Há dias em que tudo o que desejo é o vácuo: um instante absoluto de silêncio, onde o pensamento deixe de ser defesa e volte a ser apenas contemplação. Caminho sem pressa, guiado por desvios que não conduzem a lugar algum, porque nem toda busca precisa encontrar um destino. Alguns existem apenas para manter acesa a lucidez.


Quando a mente acredita ter alcançado a claridade, descobre que toda luz também ofusca. Então abandono a razão e permito que uma estranha estesia me conduza.
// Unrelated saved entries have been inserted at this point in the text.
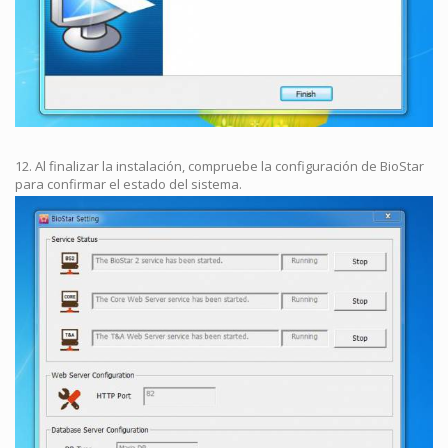
12. Al finalizar la instalación, compruebe la configuración de BioStar
para confirmar el estado del sistema.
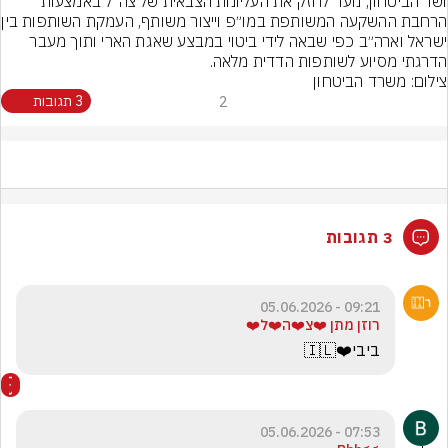
ושר הביטחון, נועד לחזק את העליונות הצבאית של צה״ל באמצעות 
הרחבת ההשקעה המשותפת
ישראל וארה״ב כפי שבאה לידי ביטוי במבצע שאגת הארי ותוך מעבר 
הדרגתי מסיוע לשותפות הדדית מלאה.
צילום: משרד הביטחון
2
3 תגובות
3 תגובות
09:21 - 05.06.2026
רוזן מתן ❤️צ❤️ה❤️ל❤️
ביבי❤️🇮🇱
07:53 - 05.06.2026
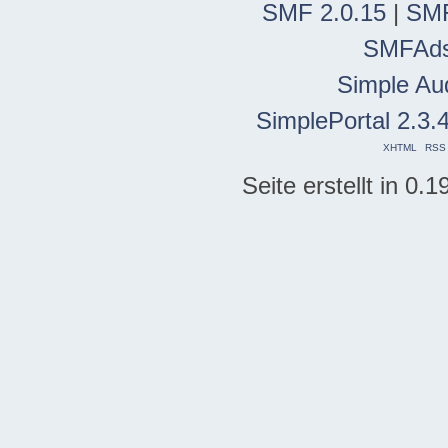
SMF 2.0.15
|
SMF
SMFAd
Simple Au
SimplePortal 2.3.
XHTML
RSS
Seite erstellt in 0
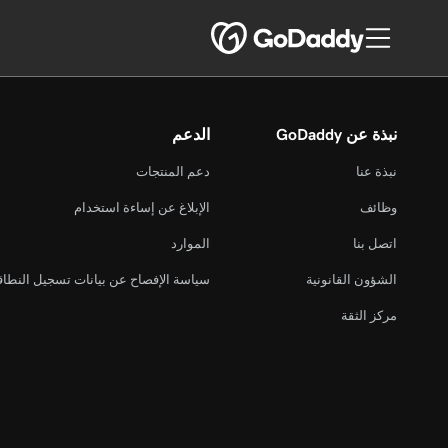
نبذة عن GoDaddy
الدعم
نبذة عنا
دعم المنتجات
وظائف
الإبلاغ عن إساءة استخدام
اتصل بنا
الموارد
الشؤون القانونية
سياسة الإفصاح عن بيانات تسجيل النطا
مركز الثقة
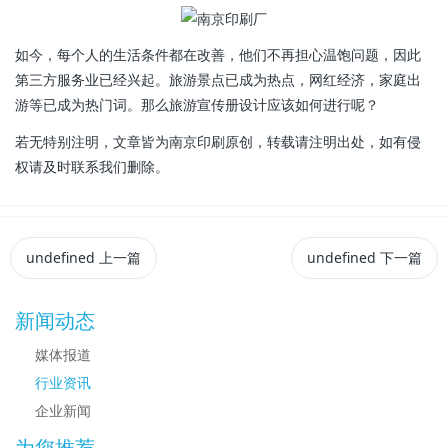
如今，每个人的生活条件都在改善，他们不再担心温饱问题，因此
第三方服务业已经兴起。旅游景点已成为热点，网红经济，家庭出
游等已成为热门词。那么旅游宣传册设计应该如何进行呢？
若无特别注明，文章皆为南京印刷原创，转载请注明出处，如有侵
权请及时联系我们删除。
undefined
上一篇
undefined
下一篇
新闻动态
媒体报道
行业资讯
企业新闻
为您推荐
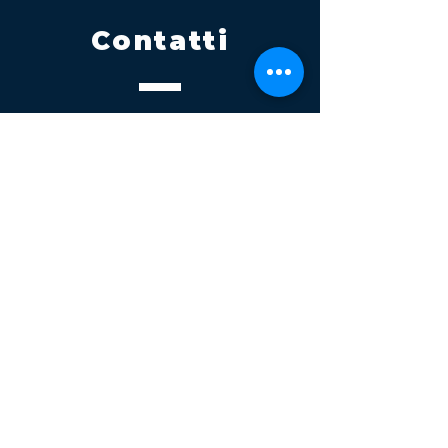
Contatti
Tel.
095 795 1229
Mail
info@volatile.it
Sede di Palagonia
C.da TreFontane snc
Sede di Partinico
Turrisi, S.S.113km 310+085, 90047
Partinico
P.iva 03543990877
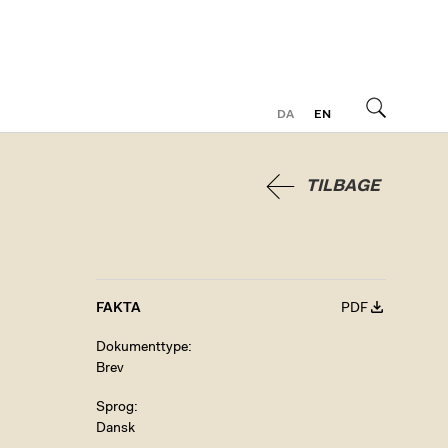
DA
EN
Søg
TILBAGE
FAKTA
PDF
Dokumenttype
Brev
Sprog
Dansk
Nesse estado, o mundo deixa de exigir explicações, e o mistério passa a ser suficiente.


Dormir torna-se um ritual. O sono não é descanso, mas uma fuga do caos, onde a alma dissolve os excessos do dia e devolve ao cérebro a possibilidade de recomeçar. Acordo sem certezas.


Sobreviver nunca foi uma vitória definitiva, é apenas o delicado equilíbrio de quem caminha sobre o fio invisível da própria existência.
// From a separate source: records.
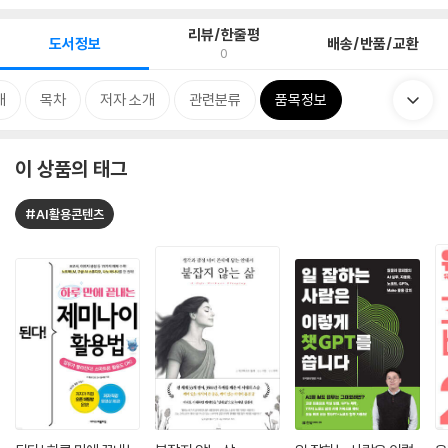
리뷰/한줄평
도서정보
배송/반품/교환
0
개
목차
저자 소개
관련분류
품목정보
이 상품의 태그
#AI활용콘텐츠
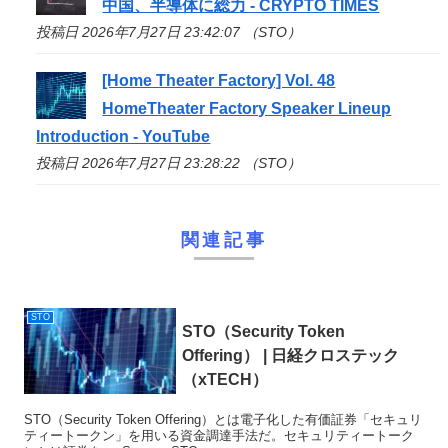
中国、半導体に総力 - CRYPTO TIMES
投稿日 2026年7月27日 23:42:07 （STO）
[Home Theater Factory] Vol. 48
HomeTheater Factory Speaker Lineup
Introduction - YouTube
投稿日 2026年7月27日 23:28:22 （STO）
関連記事
STO
STO
（Security Token
Offering） | 日経クロステック
（xTECH）
STO（Security Token Offering）とは電子化した有価証券「セキュリ
ティートークン」を用いる資金調達手法だ。セキュリティートーク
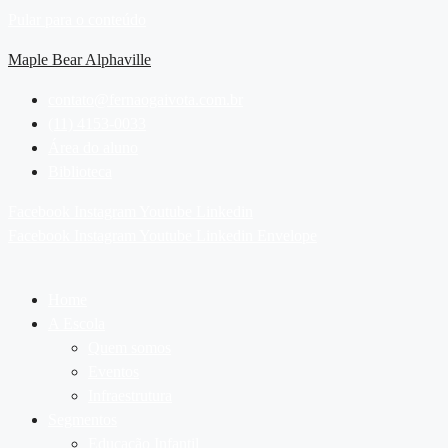
Pular para o conteúdo
Maple Bear Alphaville
contato@fernaogaivota.com.br
(11) 4153-0033
Área do aluno
Biblioteca
Facebook
Instagram
Youtube
Linkedin
Facebook
Instagram
Youtube
Linkedin
Envelope
Home
A Escola
Quem somos
Eventos
Infraestrutura
Segmentos
Educação Infantil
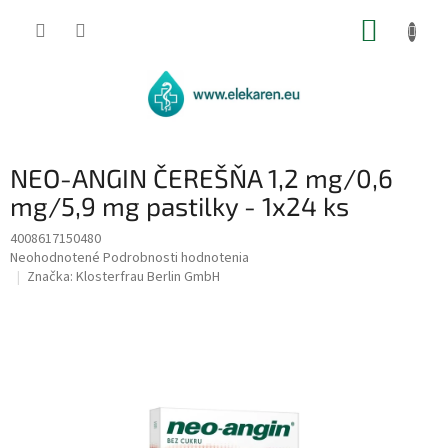
Prejsť
NÁKUP
na
obsah
KOŠÍK
NEO-ANGIN ČEREŠŇA 1,2 mg/0,6
mg/5,9 mg pastilky - 1x24 ks
4008617150480
Priemerné
Neohodnotené
Podrobnosti hodnotenia
hodnotenie
Značka:
Klosterfrau Berlin GmbH
produktu
je
0,0
z
5
hviezdičiek.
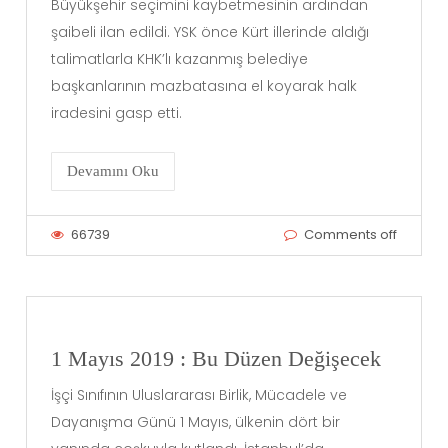
Büyükşehir seçimini kaybetmesinin ardından
şaibeli ilan edildi. YSK önce Kürt illerinde aldığı
talimatlarla KHK’lı kazanmış belediye
başkanlarının mazbatasına el koyarak halk
iradesini gasp etti.
Devamını Oku
66739
Comments off
1 Mayıs 2019 : Bu Düzen Değişecek
İşçi Sınıfının Uluslararası Birlik, Mücadele ve
Dayanışma Günü 1 Mayıs, ülkenin dört bir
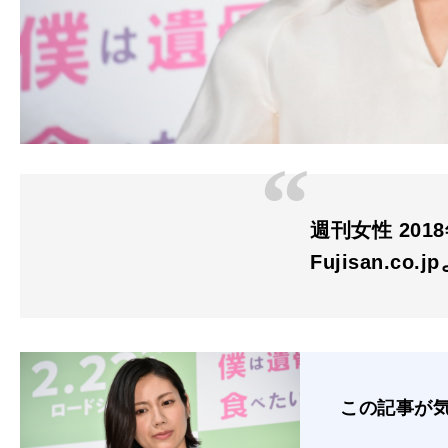
週刊女性 2018
Fujisan.co.j
この記事が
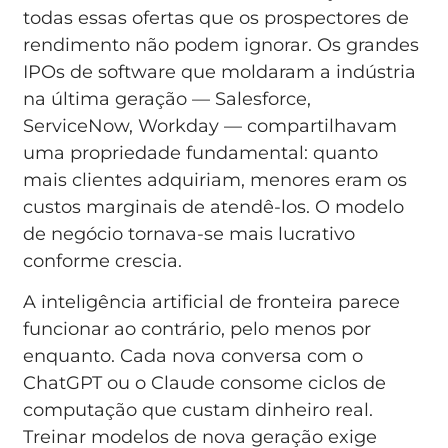
todas essas ofertas que os prospectores de
rendimento não podem ignorar. Os grandes
IPOs de software que moldaram a indústria
na última geração — Salesforce,
ServiceNow, Workday — compartilhavam
uma propriedade fundamental: quanto
mais clientes adquiriam, menores eram os
custos marginais de atendê-los. O modelo
de negócio tornava-se mais lucrativo
conforme crescia.
A inteligência artificial de fronteira parece
funcionar ao contrário, pelo menos por
enquanto. Cada nova conversa com o
ChatGPT ou o Claude consome ciclos de
computação que custam dinheiro real.
Treinar modelos de nova geração exige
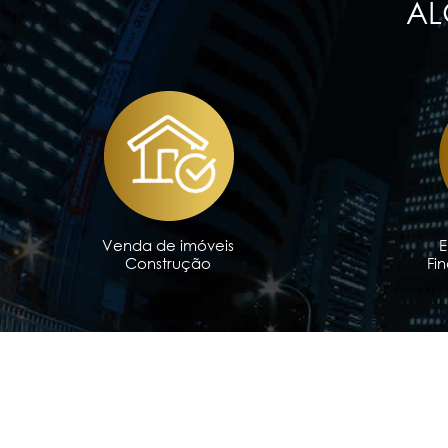
AL
Venda de imóveis
Construção
Fi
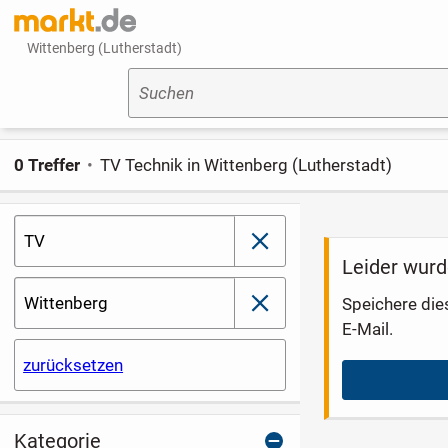
Wittenberg (Lutherstadt)
Suchen
0 Treffer
TV Technik in Wittenberg (Lutherstadt)
TV
schließen
Leider wurd
Wittenberg
Speichere die
schließen
E-Mail.
zurücksetzen
Kategorie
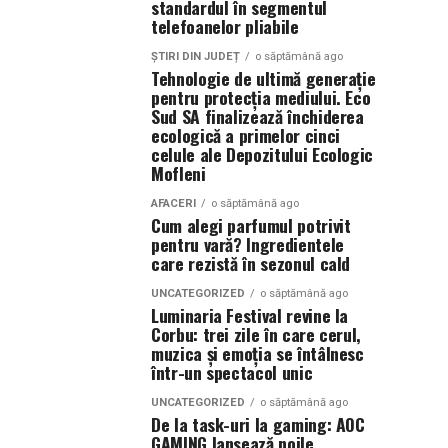
standardul în segmentul
telefoanelor pliabile
ȘTIRI DIN JUDEȚ
o săptămână ago
Tehnologie de ultimă generație
pentru protecția mediului. Eco
Sud SA finalizează închiderea
ecologică a primelor cinci
celule ale Depozitului Ecologic
Mofleni
AFACERI
o săptămână ago
Cum alegi parfumul potrivit
pentru vară? Ingredientele
care rezistă în sezonul cald
UNCATEGORIZED
o săptămână ago
Luminaria Festival revine la
Corbu: trei zile în care cerul,
muzica și emoția se întâlnesc
într-un spectacol unic
UNCATEGORIZED
o săptămână ago
De la task-uri la gaming: AOC
GAMING lansează noile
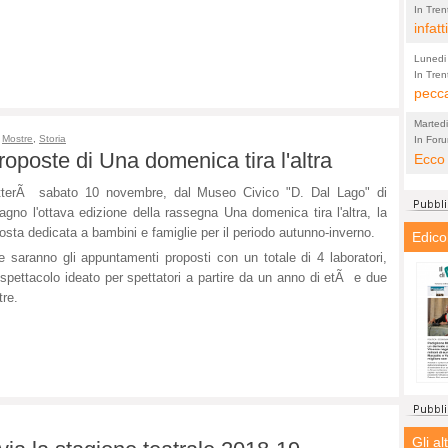
solo 
contr
In Tren
Vicenz
a livell
infatt
nostr
Regione
saper
Lunedi
etiche
In Tren
a livell
pecca
sguaz
Regione
vengo
Marted
nessu
,
Mostre
,
Storia
In Foru
(Lucian
roposte di Una domenica tira l'altra
comuni 
Ecco 
curru
differe
veri 
tterÃ sabato 10 novembre, dal Museo Civico "D. Dal Lago" di
fresc
agno l'ottava edizione della rassegna Una domenica tira l'altra, la
deve 
osta dedicata a bambini e famiglie per il periodo autunno-inverno.
Edico
contr
e saranno gli appuntamenti proposti con un totale di 4 laboratori,
delle
spettacolo ideato per spettatori a partire da un anno di etÃ e due
prote
re.
pagat
Gli al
Há um deserto que atravesso diariamente. Não é feito apenas de areia ou de sol escaldante, mas é nele que descubro meu único refúgio: digressionar. Nesse território íntimo, a realidade perde a rigidez das formas, e o impossível recupera o direito de existir.


A vida insiste na matéria, no peso do corpo, na dureza do concreto. Ainda assim, persisto em sonhar para além do que os sentidos alcançam. Talvez viver seja exatamente isso: alimentar a matéria enquanto o pensamento insiste em habitar o invisível.


Ser consistente diante da rotina não é sinal de grandeza; é apenas a condição silenciosa de todo ser que continua caminhando. Somos animais do tempo, condenados ao movimento, sustentados pela esperança de que a espera também produza sentido.


E, enquanto o mundo exige respostas, continuo escolhendo o desvio. Porque é no caminhar, e somente nele, que se encontra a liberdade de regressar a si mesmo.